* **DIRECTION 1**: How many lines in the entries below contain the string "door", counting only matches in the same case? Reply with the number alone.
::: PASSAGE PROVIDED :::
Washington State bans gas cars by 2030 – the earliest in the US

Jameson Dow  - Apr. 15th 2021 electrek.co

Washington State legislature has passed “Clean Cars 2030,” a bill setting a goal to require all light-duty vehicles of model year 2030 or later to be electric. The bill passed as part of a larger package directing utilities to prepare the state for all-electric transportation.

With this bill, Washington State becomes the first US state to pass a gas car ban legislatively (as opposed to by executive order), and now has the earliest gas car ban in the US. California and Massachusetts also plan gas car bans by 2035.

The bill, which we previously reported on when it moved out of committee, has now passed both houses of the state legislature and goes to Governor Jay Inslee’s (pictured) desk to be signed into law. It passed with a vote of 25-23 in the Senate and 54-43 in the House

Washington’s bill specifically seeks to ban the sale, purchase, or registration of any non-electric vehicle of model year 2030 or later. Thus, it would even apply to cars purchased out of state and imported into Washington.

These would not need to be battery electric vehicles, they can be any electrically powered vehicle. Thus, fuel cell vehicles, which are powered by an electric motor connected to a fuel cell rather than a battery, would qualify as well.

However, the bill is written more as a set of goals than strict regulation. So we are sure that we will see more developments as Washington State tweaks its implementation.
::: DATA EXCERPTS :::
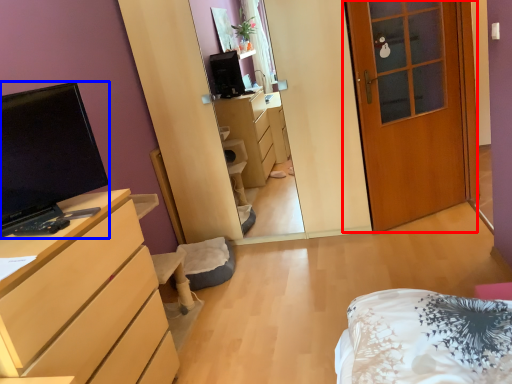
Question: Which object is closer to the camera taking this photo, door (highlighted by a red box) or television (highlighted by a blue box)?

Choices:
 (A) door
 (B) television

Answer: (B)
:::
* **DIRECTION 2**: Which US states are named in the article on Washington's gas car ban above? List every one.

* **WRITTEN RESPONSE 1**: 2

* **WRITTEN RESPONSE 2**: Washington, California, Massachusetts